*** Passage for review
The history of mentoring traces back to Greek mythology. “Mentor” was a friend of King Odysseus, entrusted to watch over the latter’s son Telemachus. Mentor’s near parental relationship when guiding Telamachus stuck, and the word now bears a similar connotation to this day. “Men” in Greek means “one who thinks” and “tor” is the masculine suffix. Another version, however, is the term comes from a loose translation of “men” taking children on a “tour.”
The 1699 French book “Les Aventures de Telemaque” written by François Fénelon, an imitation of Homer’s classic “The Odyssey” made the concept popular in modern times. Françcis Fénelon was the tutor to the grandson of King Louis XIV, and the lessons he expounded in the book aimed at guiding his pupil in how to become a peaceful and wise monarch.
A study of successful personalities throughout the course of world history reveals most such men had mentors who cared about their growth and development. Alexander the Great had Aristotle, King Arthur of England had Merlin, Chandragupta Muarya of India had Chanakya, Paul of Tarsus, a famous Christian bishop of the first century had Timothy, the poet T. S. Eliot had Ezra Pound, Martin Luther King had Dr. Benjamin Elijah Mays, Beethoven and Mozart had Haydn. The list is endless. A form of this concept was always practiced in monasteries from time immemorial, as illustrated by Saint Bede in his De Corpore, and other narratives, and continues to the day.
******
Problems to work on:
(1) Answer these questions about the mentoring history passage:
(a) Whose friend was Mentor?
(b) In what year did "Les Aventures de Telemaque" appear?
(c) Who is named as the mentor of Martin Luther King?
(2) According to the mentoring history passage, why does the word "mentor" carry its present connotation?
(3) List every written work that the mentoring history passage mentions by title.
*** Recorded data
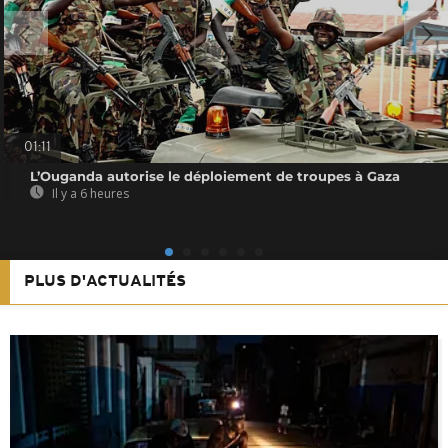
01:11
L’Ouganda autorise le déploiement de troupes à Gaza
Il y a 6 heures
PLUS D'ACTUALITÉS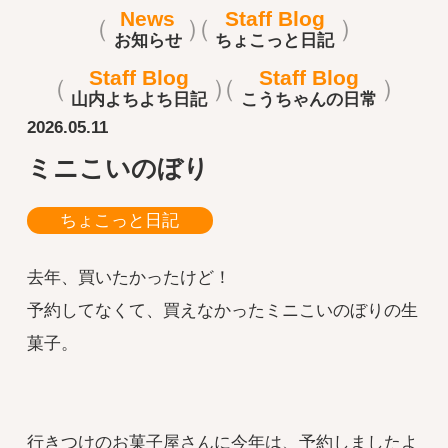
News
Staff Blog
お知らせ
ちょこっと日記
Staff Blog
Staff Blog
山内よちよち日記
こうちゃんの日常
2026.05.11
ミニこいのぼり
ちょこっと日記
去年、買いたかったけど！
予約してなくて、買えなかったミニこいのぼりの生
菓子。
行きつけのお菓子屋さんに今年は、予約しましたよ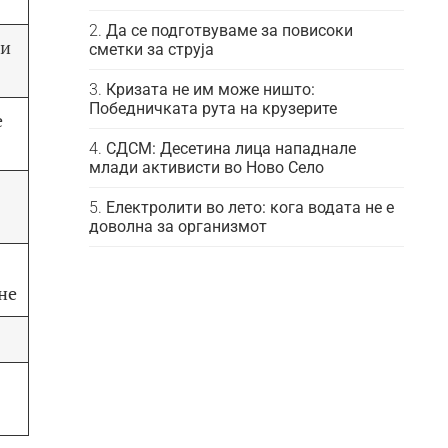
Да се подготвуваме за повисоки
 и
сметки за струја
Кризата не им може ништо:
Победничката рута на крузерите
е
СДСМ: Десетина лица нападнале
млади активисти во Ново Село
Електролити во лето: кога водата не е
доволна за организмот
не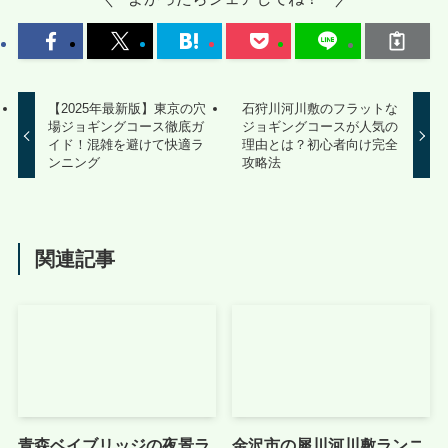
【2025年最新版】東京の穴
石狩川河川敷のフラットな
場ジョギングコース徹底ガ
ジョギングコースが人気の
イド！混雑を避けて快適ラ
理由とは？初心者向け完全
ンニング
攻略法
関連記事
青森ベイブリッジの夜景ラ
金沢市の犀川河川敷ランニ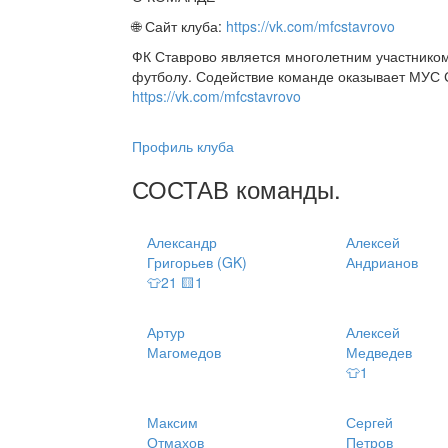
🌐 Сайт клуба:
https://vk.com/mfcstavrovo
ФК Ставрово является многолетним участнико
футболу. Содействие команде оказывает МУС 
https://vk.com/mfcstavrovo
Профиль клуба
СОСТАВ
команды
.
Александр
Алексей
Григорьев (GK)
Андрианов
👕21 🟨1
Артур
Алексей
Магомедов
Медведев
👕1
Максим
Сергей
Отмахов
Петров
******
Outputs for the tasks:
(1)
(a) King Odysseus
(b) 1699
(c) Dr. Benjamin Elijah Mays

(2) Mentor, a friend of King Odysseus, was entrusted with watching over the king's son Telemachus. His near-parental relationship in guiding Telemachus stuck, so the word still carries a similar connotation today.

(3)
- "Les Aventures de Telemaque"
- "The Odyssey"
- De Corpore